**実施事項:**
[a] 試用期間に関する本文のうち、「試用期間とは、正規従業員とし」から「正社員と同じ扱いになります。」までの部分をそのまま書き写してください。
[b] 試用期間に関する本文をもとに、次の問いに答えてください。
(i) 試用期間中の労働者に対する労働契約は何と呼ばれていますか。
(ii) 労働基準法では、使用者からの一方的な労働契約の終了を何としていますか。
(iii) この記事では何を紹介するとしていますか。

**抜粋本文:**

··········

試用期間中に退職を考えた人が知るべき4つのこと

試用期間とは、正規従業員としての適格性判定のため、使用者が労働者を本採用の前に試みに使用する期間(本採用を前提としたお試し期間)のことです。
 

試用期間中の労働者に対する労働契約は『解約権留保付労働契約』と言われ、会社側には本採用を拒否する権利(解約権)が与えられていますが、解雇や退職に関しては基本的に正社員と同じ扱いになります。

 

いざ働きはじめたら会社に違和感を覚えたり、やりたい仕事がやれなかったりすると、試用期間中であっても「辞めたい」と感じてしまうこともあるでしょう。労働基準法では、使用者からの一方的な労働契約の終了を『解雇(使用者が労働者との労働契約を将来に向かって一方的に解約すること)』としていますが、労働者から申し出ることによっても、労働契約を終了(退職)することができます

 

この記事では、試用期間中の退職に関する法律と退職までのフローについてご紹介します。

··········

**入力データ:**
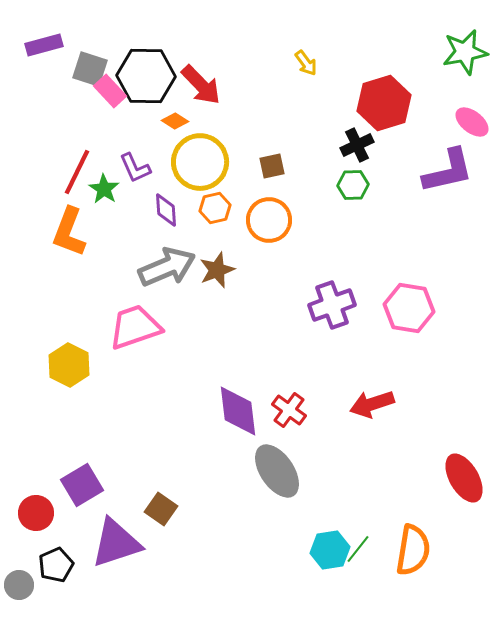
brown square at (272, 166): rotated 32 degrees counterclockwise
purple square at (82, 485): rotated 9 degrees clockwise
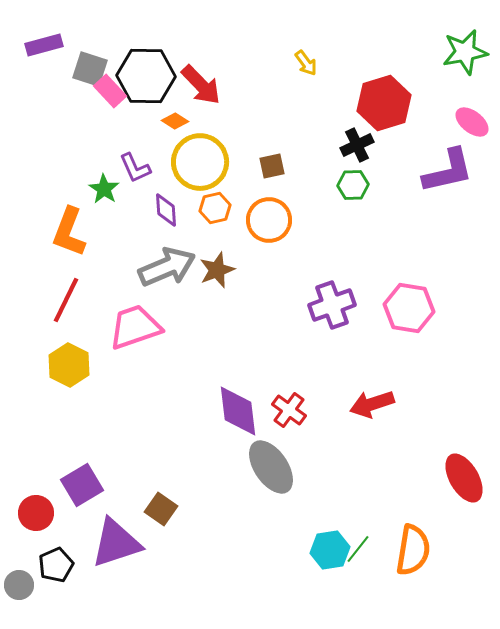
red line at (77, 172): moved 11 px left, 128 px down
gray ellipse at (277, 471): moved 6 px left, 4 px up
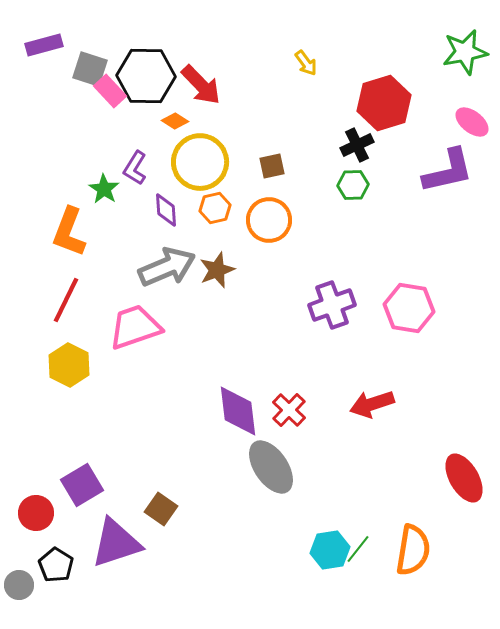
purple L-shape at (135, 168): rotated 56 degrees clockwise
red cross at (289, 410): rotated 8 degrees clockwise
black pentagon at (56, 565): rotated 16 degrees counterclockwise
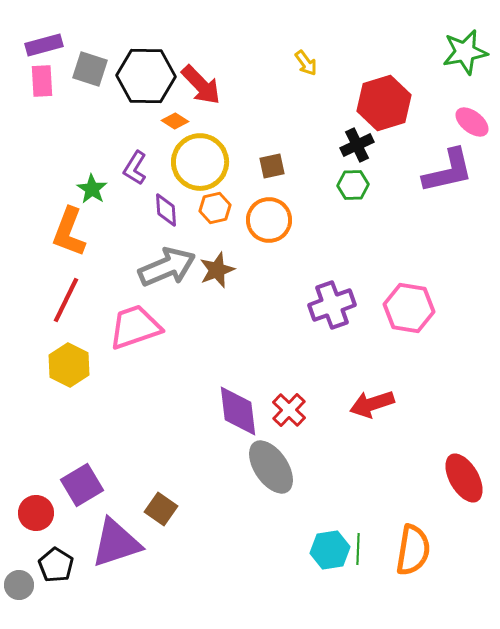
pink rectangle at (110, 91): moved 68 px left, 10 px up; rotated 40 degrees clockwise
green star at (104, 189): moved 12 px left
green line at (358, 549): rotated 36 degrees counterclockwise
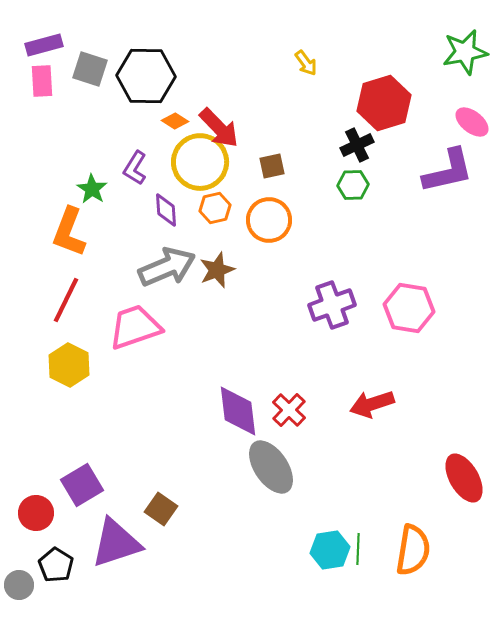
red arrow at (201, 85): moved 18 px right, 43 px down
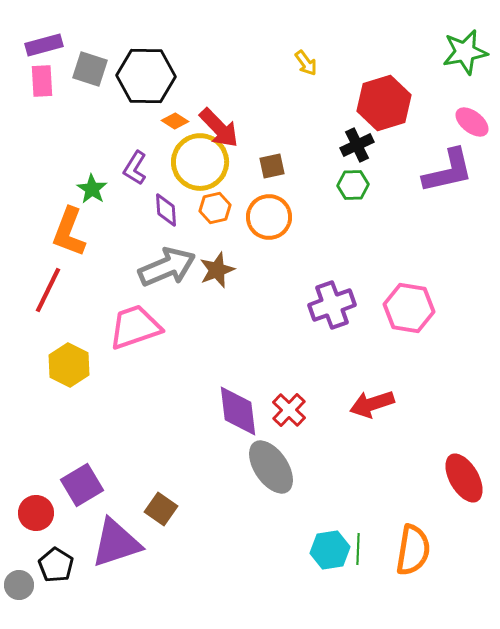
orange circle at (269, 220): moved 3 px up
red line at (66, 300): moved 18 px left, 10 px up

··········

**解答:**
[a]
試用期間とは、正規従業員としての適格性判定のため、使用者が労働者を本採用の前に試みに使用する期間(本採用を前提としたお試し期間)のことです。
 

試用期間中の労働者に対する労働契約は『解約権留保付労働契約』と言われ、会社側には本採用を拒否する権利(解約権)が与えられていますが、解雇や退職に関しては基本的に正社員と同じ扱いになります。

[b]
(i) 解約権留保付労働契約
(ii) 解雇
(iii) 試用期間中の退職に関する法律と退職までのフロー